Start of Document text
Seems to me that Michael’s 3) below is a comment on the interface specification so I think it could be discussed during the agenda time on that doc.

Seems like there is agreement that the questions of whether the wg wants to produce a YANG model and how to support multicast are separable and worth putting on the agenda for Prague.

Any disagreement?

--aaron

On 7 Mar 2019, at 3:32, Michael Welzl wrote:

Hi,

Very sorry for the silence. I can only speak for myself, but here's an example of why this one person was silent: - When you created your issue on multicast in github, I thought of answering (positively), but then thought that the repo is about to move, and it would probably be better to delay things until the move is finished. - Then, the issue was overruled by your email. I read it and found it interesting, but hoped for someone else to answer because, frankly, I was afraid to make a fool of myself ... because I know almost nothing about YANG.

But now I'll be brave :) I'll go ahead and ask: how exactly is this YANG proposal more than just a syntax change? What would it give us? (I understand that YANG can be automatically parsed / checked by some tools, but... what does THAT give us?)

Also, I actually see 3 separable things being proposed here:

1) the YANG model

2) multicast support (I find your conclusion that not much needs to change interesting! Though the example you're giving (joining an SSM channel) is only a part of what we'd need, as you also say...)

3) applying preferences to addresses and port numbers (which you seem to take for granted in your draft, but which I don't think is supported by our current document). Side note: unless I'm mistaken, this wouldn't fit our structure well: e.g. a port number would then be a Transport Property that has a certain value, but also has a preference, but currently we say that a Transport Property has "one of a set of data types", one of which is a Preference. Isn't that structure too limiting? Or am I missing something?

I guess that 2) needs 3), but perhaps it's useful to see 2) and 3) as separate... maybe there are other use cases for 3) alone ? IMO, all of these things are interesting, and would be good to discuss on site. However, I doubt that we can deal with them all in only 15 minutes :-)

Cheers,
Michael

PS: Travis is down, or something. At least the "Editor's Copy" links don't currently work.



On 7 Mar 2019, at 04:55, Holland, Jake <jholl...@akamai.com> wrote:

Hi taps,

(Trying again, but simpler.)

I'm looking for a consensus yes or no answer:

Is a normative config input format an interesting and useful
direction?


The idea is to add functionality like this, in taps-interface:

 newPre = PreConnection.NewFromJson('''{
   "remote-endpoint":{
     "hosts":[
       { "host":"example.com" }
     ]
   }
 }''')

With a fully specified json input format that can provide all the
configurable values.


If no, I'll move on and assume I just don't understand taps goals.

If yes, I'd like 15 minutes to discuss in Prague, and keep reading:

I think a full definition of an input json format can be exactly
specified by a YANG model. (With xml for free, if you want it.)
End of Document text
Start of Information supplied
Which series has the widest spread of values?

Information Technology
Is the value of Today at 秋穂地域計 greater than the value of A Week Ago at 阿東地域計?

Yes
End of Information supplied
→ Task item
Repeat the mailing-list thread word for word, everything from "I guess that" down to "15 minutes :-)". The listing comes from a different source than the text.

→ Your solution
I guess that 2) needs 3), but perhaps it's useful to see 2) and 3) as separate... maybe there are other use cases for 3) alone ? IMO, all of these things are interesting, and would be good to discuss on site. However, I doubt that we can deal with them all in only 15 minutes :-)